### Zu lösende Aufgaben:
A. Wie viele Kinder und Jugendliche leben laut dem Text über das Kinderheim dort, und wie alt sind sie?
B. Schreibe den Text über das Kinderheim im Anschluss an seinen letzten Satz weiter.

### Text:
○ ○ ○ ○
Dutzende Geschenke sind unter den drei opulent geschmückten Weihnachtsbäumen drapiert. Durch die zahlreichen Fenster des riesigen Saals schaut man in den von Schnee überzuckerten Garten. Ein stimmungsvoller Anblick, der den Betrachter fast vergessen lässt, wo er gerade ist - im städtischen Kinderheim der Funkestiftung.

„Weihnachten ist für mich Familie“, sagt die etwas verschüchtert wirkende 17-Jährige, die in diesem Bericht gerne Milaine genannt werden möchte. Vor zwei Jahren fand sie in einer der sechs Wohngruppen ein neues Zuhause. Sie habe einen der schönsten Räume bekommen, schön gemütlich direkt unterm Dach, erzählt sie stolz. Wie alle anderen Mädchen in ihrem Alter gibt sie ihr Taschengeld am liebsten für Klamotten aus. In ihrer Freizeit fährt sie ab und zu in den „Gelben Elefanten“, eine Diskothek in Mülheim. Oder sie nimmt die Angebote des Freizeit-Pädagogen Marco an. Billard, Eislaufen, Kanu im Sommer - langweilig wird es eigentlich nie. Warum sie hierher kam? Milaine schlägt die Augen nieder, sammelt sich. In zwei knappen Sätzen schildert sie leise ihre Vergangenheit. Der drogenabhängige Freund ihrer geschiedenen Mutter habe sie geschlagen. Dann bekam ihr Vater das Sorgerecht, mit dessen neuer Frau sie sich aber nicht verstanden habe. Nun lebt sie hier.

„Jedem Kind stehen von der Stadt 40 Euro für Geschenke zu“

Es ist eines von vielen Schicksalen, denen sich Heimleiter Hermann Hammersen und sein Team annehmen. Rund 50 Kinder und Jugendliche zwischen acht und 18 Jahren leben in dem Kinderheim, jeder Einzelne von ihnen mit seiner eigenen, leidvollen Geschichte. Die kocht im Kinderheim immer wieder hoch: „Die Narben auf den Seelen bringen Verhaltensauffälligkeiten mit sich“, sagt Hermann Hammersen. Um den Alltag zu erleichten, sollen die kleinen Wohngruppen „familienähnliche Verhältnisse“ schaffen. Zu Weihnachten verbringt ein Großteil der Kinder und Jugendlichen die Zeit aber zu Hause. Milaine freut sich schon darauf, dass „alle wieder zusammenkommen“. Am ersten Weihnachtstag ist sie mit ihrer Mutter bei der Oma, den zweiten verbringt sie bei Papa. Ihre Mutter habe aus den Fehlern gelernt, sich von ihrem Lebensgefährten getrennt. Deswegen stehen die Chancen nicht schlecht, dass Milaine nächstes Jahr wieder zu ihr zurückziehen kann.
○ ○ ○ ○
Gesammelte Dateneinträge:
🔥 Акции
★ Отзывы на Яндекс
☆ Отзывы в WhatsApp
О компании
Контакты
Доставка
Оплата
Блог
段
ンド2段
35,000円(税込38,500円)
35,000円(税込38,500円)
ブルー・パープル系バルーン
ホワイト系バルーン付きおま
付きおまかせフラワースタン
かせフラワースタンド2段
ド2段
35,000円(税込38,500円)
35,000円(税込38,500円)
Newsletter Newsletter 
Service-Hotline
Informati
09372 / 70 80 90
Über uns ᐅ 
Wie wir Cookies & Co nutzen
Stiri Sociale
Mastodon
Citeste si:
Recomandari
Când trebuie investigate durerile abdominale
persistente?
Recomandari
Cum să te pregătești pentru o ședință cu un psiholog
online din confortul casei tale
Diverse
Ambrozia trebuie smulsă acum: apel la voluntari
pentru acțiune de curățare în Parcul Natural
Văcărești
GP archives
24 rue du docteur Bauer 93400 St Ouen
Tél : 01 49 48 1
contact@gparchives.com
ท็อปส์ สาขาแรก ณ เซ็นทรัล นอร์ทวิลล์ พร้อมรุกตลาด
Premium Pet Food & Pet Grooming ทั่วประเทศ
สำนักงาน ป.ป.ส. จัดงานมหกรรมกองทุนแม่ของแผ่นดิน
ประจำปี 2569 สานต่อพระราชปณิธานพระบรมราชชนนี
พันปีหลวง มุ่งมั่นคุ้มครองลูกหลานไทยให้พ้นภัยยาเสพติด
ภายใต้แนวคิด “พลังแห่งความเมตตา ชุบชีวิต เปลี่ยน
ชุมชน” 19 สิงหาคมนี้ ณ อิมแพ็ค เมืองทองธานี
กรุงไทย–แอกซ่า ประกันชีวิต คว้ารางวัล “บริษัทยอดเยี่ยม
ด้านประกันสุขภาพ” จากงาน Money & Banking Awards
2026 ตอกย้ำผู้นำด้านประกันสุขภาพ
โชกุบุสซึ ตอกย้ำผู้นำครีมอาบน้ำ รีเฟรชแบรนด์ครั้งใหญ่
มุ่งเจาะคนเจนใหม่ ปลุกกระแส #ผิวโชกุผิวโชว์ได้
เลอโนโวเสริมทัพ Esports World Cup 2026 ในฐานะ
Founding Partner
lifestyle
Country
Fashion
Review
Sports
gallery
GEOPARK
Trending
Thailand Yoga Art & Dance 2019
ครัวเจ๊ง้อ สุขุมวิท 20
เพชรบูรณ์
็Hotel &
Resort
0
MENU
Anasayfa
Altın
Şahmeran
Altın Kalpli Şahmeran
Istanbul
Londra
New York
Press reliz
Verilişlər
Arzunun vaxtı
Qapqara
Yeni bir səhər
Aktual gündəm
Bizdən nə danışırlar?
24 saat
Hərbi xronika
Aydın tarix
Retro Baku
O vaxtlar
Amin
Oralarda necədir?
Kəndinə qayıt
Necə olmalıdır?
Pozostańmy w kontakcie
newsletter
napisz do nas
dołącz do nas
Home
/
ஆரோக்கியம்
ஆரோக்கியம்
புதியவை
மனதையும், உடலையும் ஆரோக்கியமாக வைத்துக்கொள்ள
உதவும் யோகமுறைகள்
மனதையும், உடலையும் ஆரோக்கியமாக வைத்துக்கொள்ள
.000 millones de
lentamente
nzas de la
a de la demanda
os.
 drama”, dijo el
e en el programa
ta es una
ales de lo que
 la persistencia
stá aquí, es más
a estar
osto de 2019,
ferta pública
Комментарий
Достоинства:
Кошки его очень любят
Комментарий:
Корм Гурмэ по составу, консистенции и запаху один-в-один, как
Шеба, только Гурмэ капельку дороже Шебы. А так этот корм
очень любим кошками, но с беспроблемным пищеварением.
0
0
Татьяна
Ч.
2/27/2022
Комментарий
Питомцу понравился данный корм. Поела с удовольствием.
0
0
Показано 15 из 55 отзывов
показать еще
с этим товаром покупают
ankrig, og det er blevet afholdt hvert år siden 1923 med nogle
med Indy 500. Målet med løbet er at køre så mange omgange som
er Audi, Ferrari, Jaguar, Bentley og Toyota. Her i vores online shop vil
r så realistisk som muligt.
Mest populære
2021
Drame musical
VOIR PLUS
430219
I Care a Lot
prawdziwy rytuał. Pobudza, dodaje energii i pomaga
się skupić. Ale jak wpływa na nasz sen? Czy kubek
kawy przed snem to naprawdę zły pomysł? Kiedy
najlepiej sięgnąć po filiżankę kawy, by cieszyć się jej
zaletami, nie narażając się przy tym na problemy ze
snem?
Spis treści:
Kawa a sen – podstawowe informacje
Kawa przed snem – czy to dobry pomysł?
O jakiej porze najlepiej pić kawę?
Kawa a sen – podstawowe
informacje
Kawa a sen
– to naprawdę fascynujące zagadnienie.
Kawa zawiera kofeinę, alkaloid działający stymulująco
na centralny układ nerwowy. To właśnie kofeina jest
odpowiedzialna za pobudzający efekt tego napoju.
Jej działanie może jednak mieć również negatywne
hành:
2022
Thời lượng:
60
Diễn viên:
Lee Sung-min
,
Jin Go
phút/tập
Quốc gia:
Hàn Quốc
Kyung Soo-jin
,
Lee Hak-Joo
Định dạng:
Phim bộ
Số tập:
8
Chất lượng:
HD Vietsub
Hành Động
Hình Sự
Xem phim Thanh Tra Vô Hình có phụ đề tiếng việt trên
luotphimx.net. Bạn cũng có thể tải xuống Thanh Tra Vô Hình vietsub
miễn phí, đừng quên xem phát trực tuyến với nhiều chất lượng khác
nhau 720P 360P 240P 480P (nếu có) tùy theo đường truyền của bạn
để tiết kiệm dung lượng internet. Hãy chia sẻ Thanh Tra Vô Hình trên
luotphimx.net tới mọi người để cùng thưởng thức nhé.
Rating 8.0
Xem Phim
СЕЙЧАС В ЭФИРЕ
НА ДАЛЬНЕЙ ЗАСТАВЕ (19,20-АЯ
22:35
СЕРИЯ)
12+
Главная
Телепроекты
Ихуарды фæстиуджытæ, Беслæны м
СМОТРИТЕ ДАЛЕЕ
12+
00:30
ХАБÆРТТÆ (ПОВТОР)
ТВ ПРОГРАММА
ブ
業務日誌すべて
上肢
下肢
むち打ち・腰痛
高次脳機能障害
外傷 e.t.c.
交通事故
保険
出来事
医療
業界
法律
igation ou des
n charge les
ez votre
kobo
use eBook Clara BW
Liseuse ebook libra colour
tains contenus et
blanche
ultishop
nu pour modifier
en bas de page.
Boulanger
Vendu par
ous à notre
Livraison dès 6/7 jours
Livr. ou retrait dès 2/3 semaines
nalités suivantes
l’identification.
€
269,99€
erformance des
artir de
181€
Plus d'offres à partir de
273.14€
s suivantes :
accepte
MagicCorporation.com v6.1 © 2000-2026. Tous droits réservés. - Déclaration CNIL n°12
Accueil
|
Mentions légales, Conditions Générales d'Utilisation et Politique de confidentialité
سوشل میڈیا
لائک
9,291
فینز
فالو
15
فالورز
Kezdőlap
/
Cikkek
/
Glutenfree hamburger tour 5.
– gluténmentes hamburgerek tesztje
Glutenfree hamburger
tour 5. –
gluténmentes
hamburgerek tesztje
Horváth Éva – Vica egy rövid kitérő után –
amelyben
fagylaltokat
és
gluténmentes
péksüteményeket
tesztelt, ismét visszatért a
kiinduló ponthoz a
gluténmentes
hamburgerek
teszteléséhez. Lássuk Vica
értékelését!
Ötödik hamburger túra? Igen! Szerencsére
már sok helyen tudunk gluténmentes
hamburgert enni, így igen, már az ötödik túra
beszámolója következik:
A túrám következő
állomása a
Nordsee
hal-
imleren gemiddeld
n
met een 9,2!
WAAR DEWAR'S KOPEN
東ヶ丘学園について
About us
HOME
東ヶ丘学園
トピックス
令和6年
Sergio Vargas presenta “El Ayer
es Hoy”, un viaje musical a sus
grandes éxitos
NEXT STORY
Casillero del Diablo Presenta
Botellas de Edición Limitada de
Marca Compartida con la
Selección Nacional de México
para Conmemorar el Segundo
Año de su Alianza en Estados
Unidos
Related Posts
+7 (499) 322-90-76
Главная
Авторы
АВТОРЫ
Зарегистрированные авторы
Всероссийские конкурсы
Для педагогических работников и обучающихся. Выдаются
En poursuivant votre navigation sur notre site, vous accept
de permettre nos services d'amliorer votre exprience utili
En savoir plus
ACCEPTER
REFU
○ ○ ○ ○
### Lösungen nach Aufgabe:
A. Dort leben rund 50 Kinder und Jugendliche im Alter zwischen acht und 18 Jahren.

B.
Heimleiter Hermann Hammersen. Foto: Joachim Kleine-Büning
Heimleiter Hermann Hammersen. Foto: Joachim Kleine-Büning © WAZ FotoPool

Verständlich, dass die echten Herzenswünsche der Kinder und Jugendlichen nicht materieller Natur sind. Ein paar Kleinigkeiten gibt es dennoch. „Jedem Kind stehen von der Stadt 40 Euro für Geschenke zu. Darüber hinaus haben sich mehrere Unternehmen an der Weihnachtsbaum-Aktion beteiligt und Päckchen vorbeigebracht. So bekommt jedes Kind drei Geschenke“, sagt Hermann Hammersen. Mitgefühl und Spendenbereitschaft nehmen in der Weihnachtszeit manchmal groteske Züge an, weiß der 55-Jährige: „Einige Menschen rufen bei uns an und wollen an Heiligabend ein Kind aufnehmen. Das ist zwar gut gemeint, aber natürlich nicht machbar.“ Dabei können nicht alle jungen Bewohner Weihnachten im Kreis ihrer Verwandtschaft feiern. Ein kleiner Rest wird auch die Feiertage im Kinderheim verbringen. „Die Verhältnisse in einigen Familien lassen den Kontakt einfach nicht zu“, erklärt Hammersen.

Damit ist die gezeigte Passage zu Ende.